The case naturally has the attention of news media but information is more scarce than usual. Of the five people murdered in the SunTrust shooting, we only know the names of two. This is because two of the victims’ families wanted the names released while the other three did not. Normally, the desires of the family wouldn’t matter, but one of the amendments passed in the 2018 mid-terms changed this. Amendment 6 brought Marsy’s Law – which seen state legislatures across the country – into Florida. The law seeks to broadly protect victims of crime, including keeping their names and information private.
The privacy portion of the law caused some controversy when the Tampa Bay Police Department withheld the names of two people found shot and dead in a car not far from Busch Gardens. Tampa Bay Police defended their decision saying that Marsy’s Law keeps them from releasing victim information. However, critics have argued that the department has misunderstood what the law says. More specifically, Pinellas County Sheriff Bob Gualtieri weighed in. He interprets the right to privacy under Marsy’s Law as an “opt-in” system. In other words, families of the victims have to request privacy in order to have their information withheld. Furthermore, he believes that releasing victim information makes for a transparent justice system and helps citizens be informed about crime in their community.
I asked Jennifer Fennell of CoreMessage, one of the main organizations which advocated for Marsy’s Law in Florida, how she and other advocates of the bill interpreted what they had fought for. She wrote me in an email, “Under Marsy’s Law for Florida/Amendment 6, the right to privacy is a fundamental specific right, automatic and not contained in the “opt in” section of rights enumerated. This includes the release of victims’ names to parties other than the defendant/the defense.” She added that privacy was bigger than just wanting be left alone by news media. Privacy also helped keep victims’ location and phone numbers from those who might harass or revictimize them.
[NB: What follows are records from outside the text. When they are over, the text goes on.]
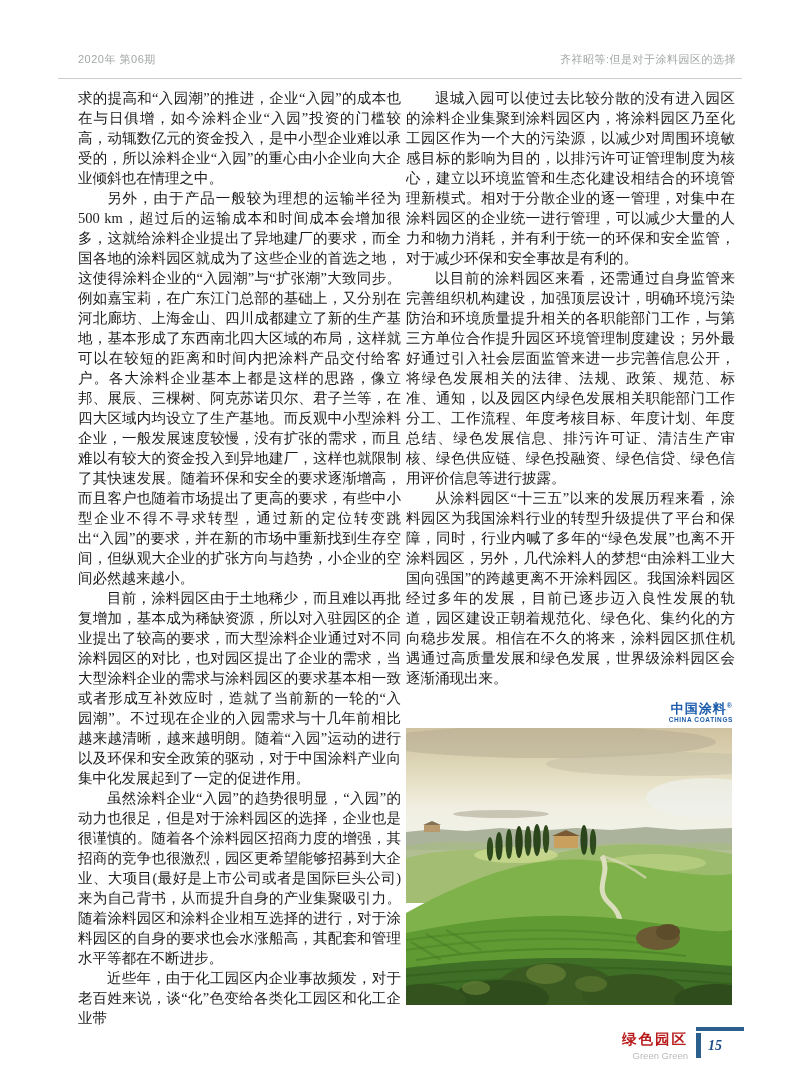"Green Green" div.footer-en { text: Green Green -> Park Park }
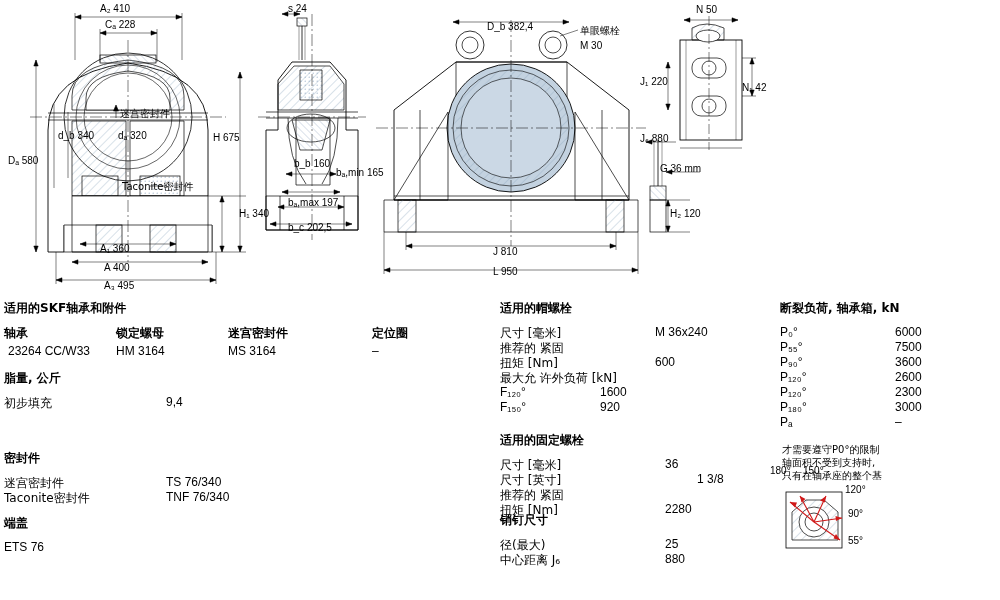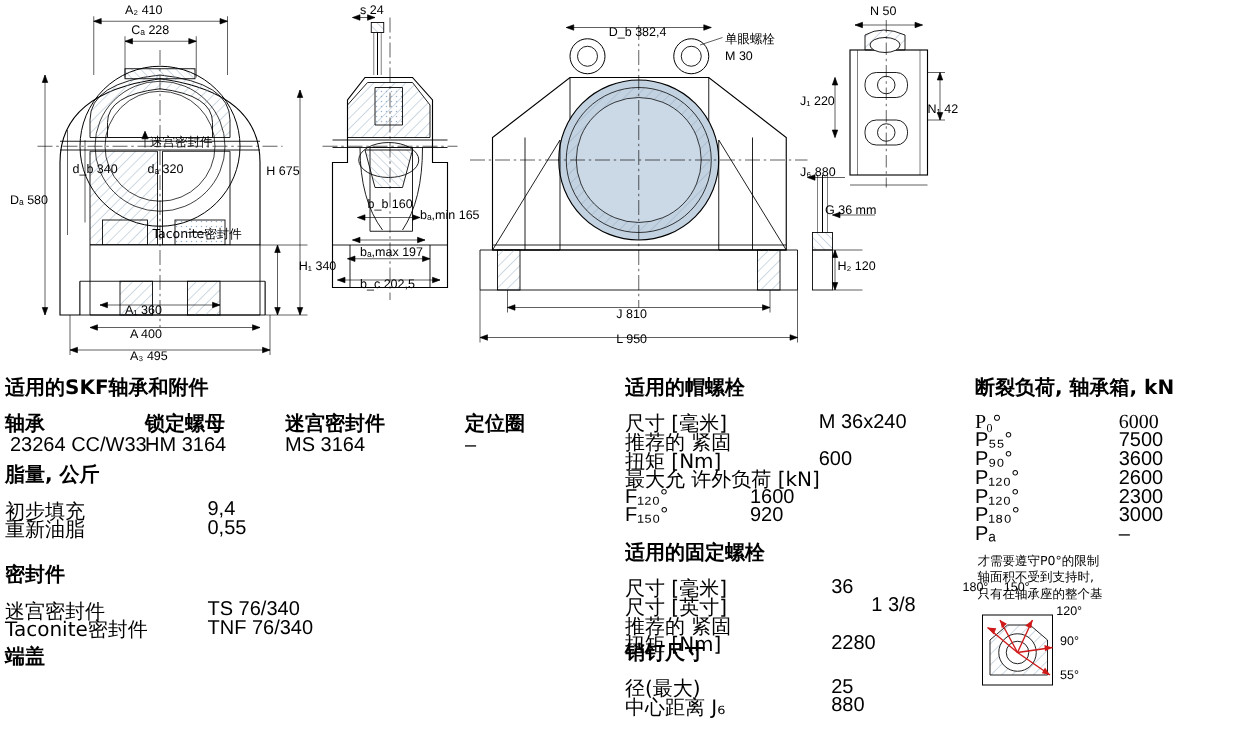"适用的SKF轴承和附件" .spec { font-size: 16px -> 12px }
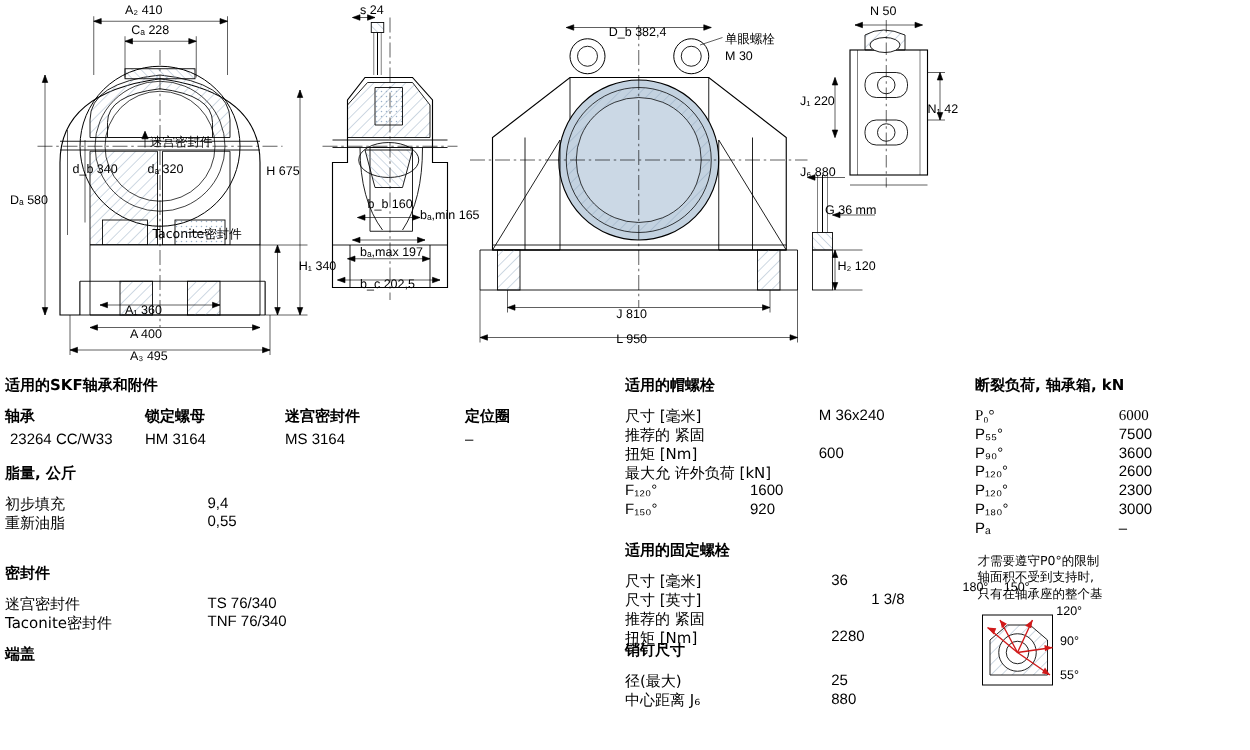"P₀°" div.row { font-family: Liberation Serif, serif -> none }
This line of reasoning is not new. Ronald Reagan commissioned a task force in the 80s to investigate the plights of violent crime victims. The task force interveiwed over 100 crime victims and described their suffering in narrative detail in the opening to their 1982 final report. The report made 68 recommendations including adding an amendment to the U.S. Constitution specifically for victims of crimes. One of the first recommendations made was to keep the addresses and phone numbers of victims private, arguing that the publicity only heightens fears of reprisal by the violent criminals that attacked them in the first place. “Although this fear cannot be eliminated it can be mitigated by keeping the home addresses and phone numbers of victims and witnesses private,” the report read. “At the outset there is no reason why police or prosecutors should release this information to the news media.” The recommendation didn’t gain much traction over the next two decades.
But now this reasoning is being applied to Florida, creating a new norm for news outlets. It remains to be seen if this law will be change the culture or if it will be just another experiment to die in the sunshine state.